Provided records:

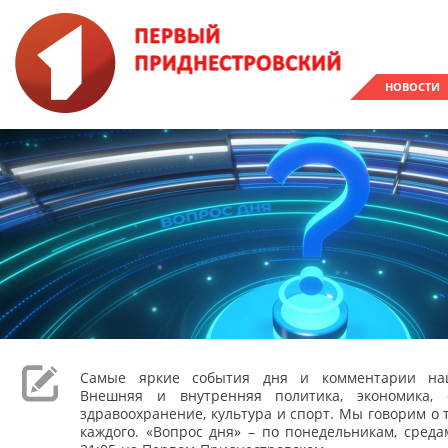
НОВОСТИ
Самые яркие события дня и комментарии наш
Внешняя и внутренняя политика, экономика, 
здравоохранение, культура и спорт. Мы говорим о т
каждого. «Вопрос дня» – по понедельникам, сред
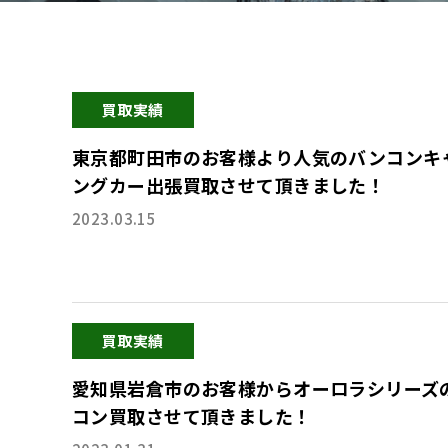
買取実績
東京都町田市のお客様より人気のバンコンキ
ングカー出張買取させて頂きました！
2023.03.15
買取実績
愛知県岩倉市のお客様からオーロラシリーズ
コン買取させて頂きました！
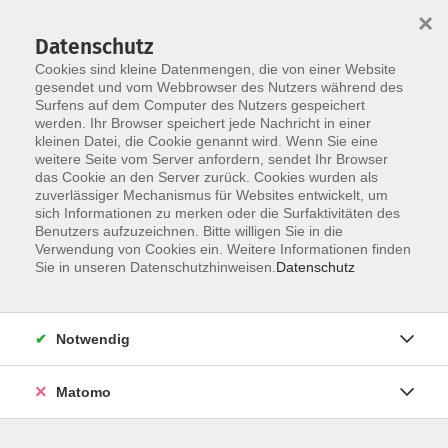
Startseite
Über uns
Informationen
Veranstaltungen
×
Kategorien
Dozent*innen
ILIAS
Datenschutz
Cookies sind kleine Datenmengen, die von einer Website
gesendet und vom Webbrowser des Nutzers während des
Surfens auf dem Computer des Nutzers gespeichert
werden. Ihr Browser speichert jede Nachricht in einer
kleinen Datei, die Cookie genannt wird. Wenn Sie eine
weitere Seite vom Server anfordern, sendet Ihr Browser
Skip to main content
You are here:
das Cookie an den Server zurück. Cookies wurden als
Dozent*innen
zuverlässiger Mechanismus für Websites entwickelt, um
sich Informationen zu merken oder die Surfaktivitäten des
Benutzers aufzuzeichnen. Bitte willigen Sie in die
Verwendung von Cookies ein. Weitere Informationen finden
Dozent*in werden
Sie in unseren Datenschutzhinweisen.
Datenschutz
Wir sind kontinuierlich auf der Suche nach qualifizierten
Trainer*innen für die entsprechenden Themenfelder
Notwendig
unseres Veranstaltungsangebot, um unseren
Dozent*innen-Pool zu erweitern.
Hier
können Sie sich als
Matomo
Dozent*in bewerben.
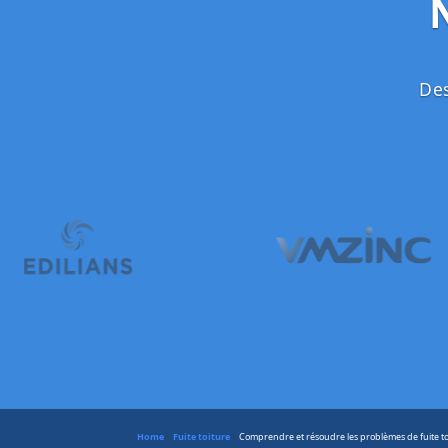
Des
Home
»
Fuite toiture
»
Comprendre et résoudre les problèmes de fuite to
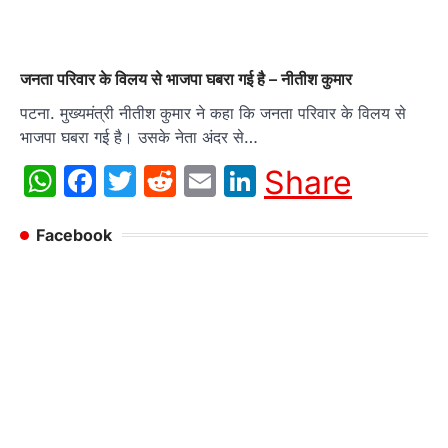
जनता परिवार के विलय से भाजपा घबरा गई है – नीतीश कुमार
पटना. मुख्यमंत्री नीतीश कुमार ने कहा कि जनता परिवार के विलय से
भाजपा घबरा गई है। उसके नेता अंदर से…
WhatsApp
Facebook
Twitter
Reddit
Email
LinkedIn
Share
Facebook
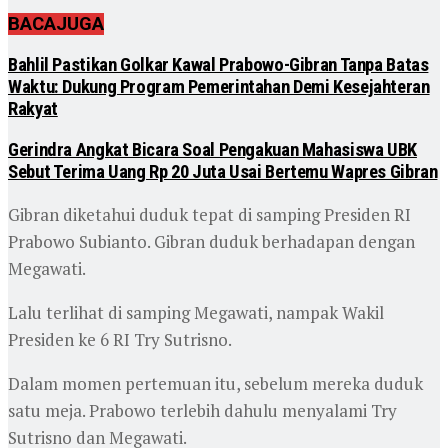
BACA
JUGA
Bahlil Pastikan Golkar Kawal Prabowo-Gibran Tanpa Batas
Waktu: Dukung Program Pemerintahan Demi Kesejahteran
Rakyat
Gerindra Angkat Bicara Soal Pengakuan Mahasiswa UBK
Sebut Terima Uang Rp 20 Juta Usai Bertemu Wapres Gibran
Gibran diketahui duduk tepat di samping Presiden RI
Prabowo Subianto. Gibran duduk berhadapan dengan
Megawati.
Lalu terlihat di samping Megawati, nampak Wakil
Presiden ke 6 RI Try Sutrisno.
Dalam momen pertemuan itu, sebelum mereka duduk
satu meja. Prabowo terlebih dahulu menyalami Try
Sutrisno dan Megawati.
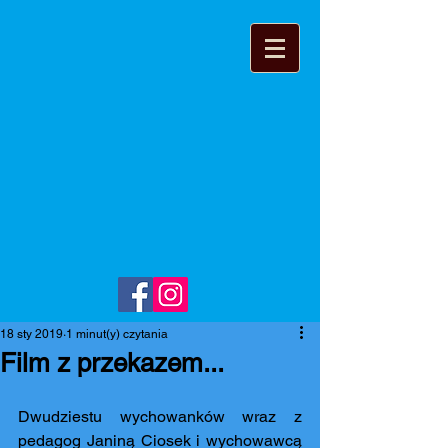
18 sty 2019
1 minut(y) czytania
Film z przekazem...
Dwudziestu wychowanków wraz z 
pedagog Janiną Ciosek i wychowawcą 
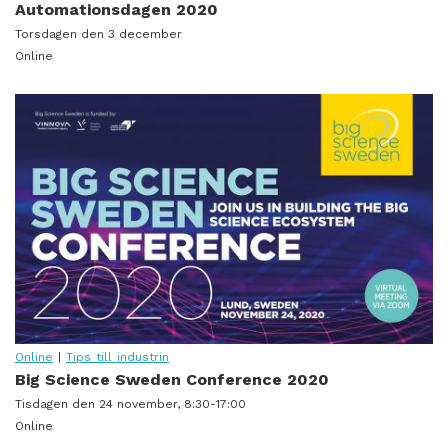
Automationsdagen 2020
Torsdagen den 3 december
Online
Online
|
Tips till industrin
Big Science Sweden Conference 2020
Tisdagen den 24 november, 8:30-17:00
Online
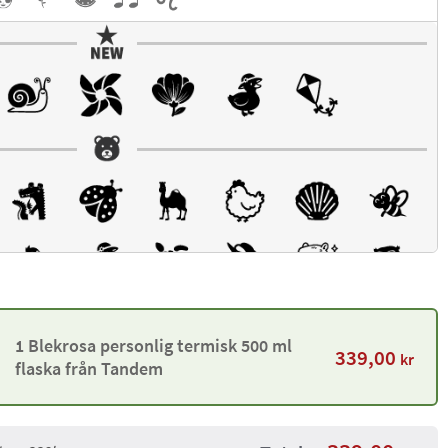
1 Blekrosa personlig termisk 500 ml
339,00
kr
flaska från Tandem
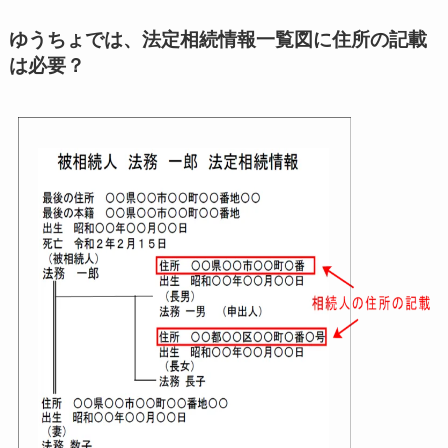
ゆうちょでは、法定相続情報一覧図に住所の記載
は必要？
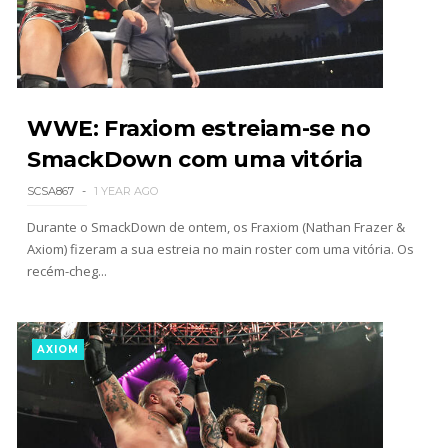
WWE Friday Night Smackdown 31 July 2026
Unknown
-
Aug 01 2026
WWE: Fraxiom estreiam-se no
SmackDown com uma vitória
TNA iMPACT Wrestling 30 July 2026
SCSA867
1 YEAR AGO
Unknown
-
Jul 31 2026
Durante o SmackDown de ontem, os Fraxiom (Nathan Frazer &
Axiom) fizeram a sua estreia no main roster com uma vitória. Os
recém-cheg...
AEW Dynamite 29JUL26
Unknown
-
Jul 30 2026
AXIOM
WWE NXT 28 JULY 2026
Unknown
-
Jul 29 2026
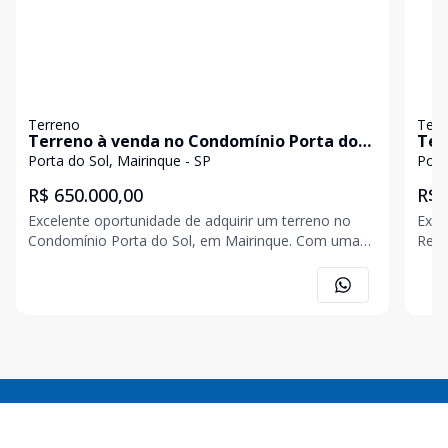
Terreno
Terr
Terreno à venda no Condomínio Porta do
Ter
Sol
Sol
Porta do Sol, Mairinque - SP
Port
R$ 650.000,00
R$ 
Excelente oportunidade de adquirir um terreno no
Exce
Condomínio Porta do Sol, em Mairinque. Com uma
Resi
área total de 200 m², esse terreno com 60% de
área
aproveitamento, localização privilegiada, ao lado do
poss
clube, é perfeito para você construir a casa dos seus
Loca
sonhos
63,5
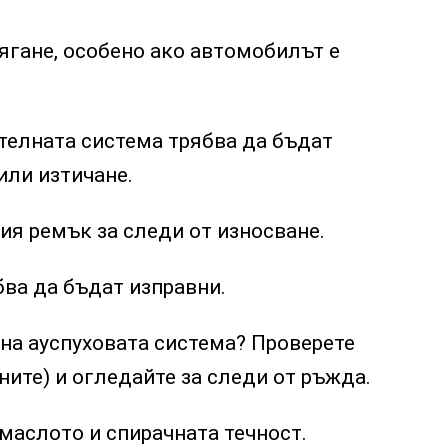
лягане, особено ако автомобилът е
телната система трябва да бъдат
или изтичане.
ия ремък за следи от износване.
бва да бъдат изправни.
 на ауспуховата система? Проверете
ните) и огледайте за следи от ръжда.
 маслото и спирачната течност.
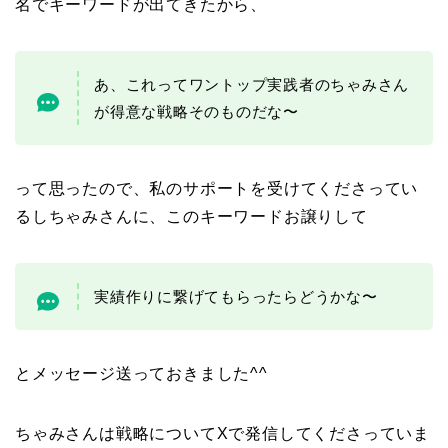
名でキーワードが出てきたから、
あ、これってワントップ実践者のちゃみさん
が得意な戦略そのものだな〜
って思ったので、私のサポートを受けてくださってい
るしちゃみさんに、このキーワードお譲りして
実績作りに繋げてもらったらどうかな〜
とメッセージ送っておきました^^
ちゃみさんは戦略についてXで発信してくださっていま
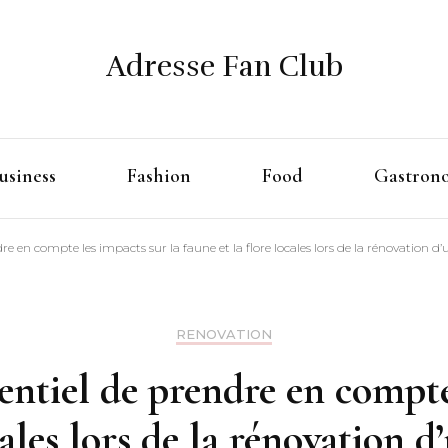
Adresse Fan Club
usiness
Fashion
Food
Gastron
re en compte les impacts sur la faune et la flore locales lors de la rénovation d
RENOVATION
sentiel de prendre en compte
cales lors de la rénovation d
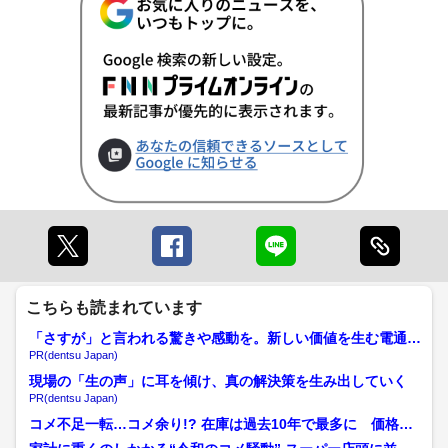
こちらも読まれています
「さすが」と言われる驚きや感動を。新しい価値を生む電通の
挑戦
PR(dentsu Japan)
現場の「生の声」に耳を傾け、真の解決策を生み出していく
PR(dentsu Japan)
コメ不足一転…コメ余り!? 在庫は過去10年で最多に 価格下
落懸念で“需用に応じ...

Aim of the task: Filter the records for the string "lors" and copy every line that holds it.

Your solution:
re en compte les impacts sur la faune et la flore locales lors de la rénovation d
cales lors de la rénovation d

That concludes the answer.